Data Study to Investigate Airport Connectedness
The skills the author demoed here can be learned through taking Data Science with Machine Learning bootcamp with NYC Data Science Academy.
Contributed by Sricharan Maddineni. He is currently in the NYC Data Science Academy 12 week full time Data Science Bootcamp program taking place between January 11th to April 1st, 2016. This post is based on his second class project - R Shiny (due on the 4th week of the program).
Why Are Airports Important?
Aviation infrastructure has been a bedrock of the United States economy and culture for many decades, and it was the first instrument through which we connected with the world. Before the invention of flight, data history shows humans were inexorably confined by the immenseness of Earth's oceans.

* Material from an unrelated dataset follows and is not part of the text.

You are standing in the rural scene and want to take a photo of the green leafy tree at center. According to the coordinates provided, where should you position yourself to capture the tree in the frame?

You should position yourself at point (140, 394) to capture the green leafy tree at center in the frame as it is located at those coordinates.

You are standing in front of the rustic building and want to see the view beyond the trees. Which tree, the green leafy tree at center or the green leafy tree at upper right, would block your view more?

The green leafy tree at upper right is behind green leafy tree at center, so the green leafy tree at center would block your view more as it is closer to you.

All the disdain and unpleasantries we endure on flights are quickly forgotten once we safely land at our destinations and realize we have just been transported to a new place on our vast planet. Every time I have flown and landed in a new country or city, I am overwhelmed with feelings of how beautiful our world is and how much I wish I could visit every corner of our planet. My love of aviation has led me to investigate the connectedness of United States airports and the passenger-disparity between the developed and developing countries.
Click here to try the app!
The App
The interactive map can be used as a tool to investigate the connectedness of the US airports. Users can choose from a list of airports including LAX, JFK, IAD and more to visualize the connections out of that airport. The 'Airport Connections' table shows us the combinations of connections by Airline Carrier. For example, we can see that American Airlines (AA) had 8058 flights out of LAX to JFK (2009 dataset). The 'Carriers' table shows us the total flights out of LAX by American Airlines (76,670).
If we select Hartsfield-Jackson Atlanta International, we see that it is the most connected airport in the United States. *Please note that I am not plotting all possible connections, just major airport connections and only within the United States (the map would be filled solid if I plotted all connections!). The size of the airport bubble is calculated by the number of connections. Therefore, all large bubbles are international airports and smaller bubbles are regional/domestic airports.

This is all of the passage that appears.